Results vary by hardware and workload — run `nvh bench` to measure on your setup.

---

## Core Commands

| Command | What It Does |
|---------|-------------|
| `nvh "question"` | Smart route to best available model |
| `nvh convene "question"` | Council consensus (3+ models) |
| `nvh throwdown "question"` | Three-pass deep analysis with critique |
| `nvh agent "task"` | Agentic coding with expert referral + QA |
| `nvh review` | Multi-model code review |
| `nvh test-gen file.py` | AI test generation with verification |
| `nvh safe "question"` | Local only — nothing leaves your machine |
| `nvh serve` | Start API server (OpenAI + Anthropic proxy) |
| `nvh webui` | Launch web dashboard |
| `nvh health` | Provider resilience dashboard |
| `nvh bench` | GPU speed test (tokens/sec) |
| `nvh setup` | Interactive provider setup |
| `nvh doctor` | Full diagnostic dump |

[Full command reference](docs/COMMANDS.md) (50+ commands)

---

## Documentation

| Guide | Description |
|-------|-------------|
| [Getting Started](docs/GETTING_STARTED.md) | First-time setup |
| [Commands](docs/COMMANDS.md) | Full CLI reference (50+ commands) |
| [Providers](docs/PROVIDERS.md) | 23 providers, rate limits, free tiers |
| [Council System](docs/COUNCIL.md) | Multi-LLM consensus with confidence scoring |
| [Architecture](docs/ARCHITECTURE.md) | System design and adaptive routing |
| [GPU Detection](docs/GPU_DETECTION.md) | Auto-detection, model selection, OOM protection |
| [SDK & API](docs/SDK_API.md) | Python SDK, REST API, proxies |
| [Agent Tools](docs/TOOLS.md) | Agent tools and capabilities |
| [Configuration](docs/CONFIGURATION.md) | Configuration reference |
| [Web UI](docs/WEBUI.md) | Web dashboard |
| [Deploy Without Root](docs/DEPLOY_NO_ROOT.md) | No-root install on servers |
| [Windows Troubleshooting](docs/TROUBLESHOOTING_WINDOWS.md) | Encoding, segfaults, port issues |
| [Releasing](docs/RELEASING.md) | Release runbook |

---

## Important Notes

- **Data Privacy**: Cloud providers transmit queries to third-party APIs subject to each provider's privacy policy.

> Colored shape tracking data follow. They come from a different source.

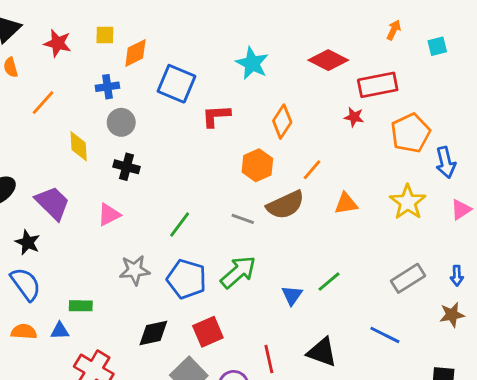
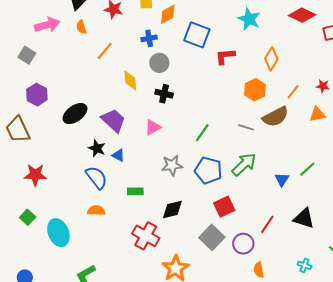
red star: (354, 117) -> (323, 86), moved
blue triangle: (60, 331) -> (118, 155), moved, turned 32
black diamond: (153, 333) -> (172, 209), moved
red line: (269, 359) -> (267, 224), turned 48

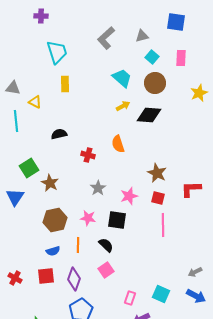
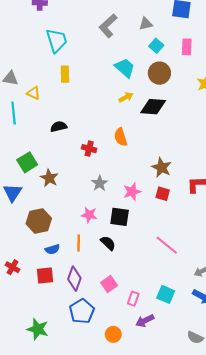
brown hexagon: (55, 220) -> (39, 221), moved
pink line: (163, 225) -> (167, 245), moved, turned -50
pink square: (106, 270) -> (109, 284), moved
red cross: (15, 278) -> (13, 267), moved

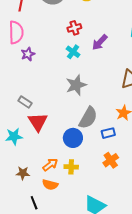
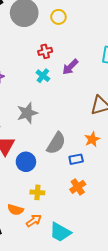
gray star: (76, 85) -> (27, 113), moved
blue circle: (73, 138) -> (26, 162), moved
orange arrow: (50, 165) -> (34, 221), moved

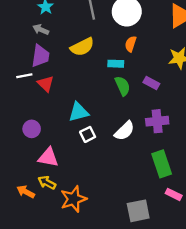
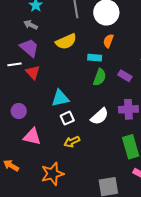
purple trapezoid: (40, 56) -> (29, 48), turned -60
green semicircle: (122, 86) -> (100, 77), turned 42
yellow arrow: (47, 183) -> (72, 142), moved, turned -56

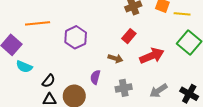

Use `nvh safe` or `--prefer-nvidia` to keep inference local.
- **AI Accuracy**: AI-generated outputs may contain errors. Review agent-modified files before committing to production.
- **Security**: Safety guardrails use pattern-matching heuristics. For sensitive environments, use `--sandbox` with Docker isolation.
- **Benchmarks**: Results measured on NVIDIA DGX Spark reference hardware. Results vary by hardware, provider, and workload.

## License

MIT License. See [LICENSE](LICENSE) for details.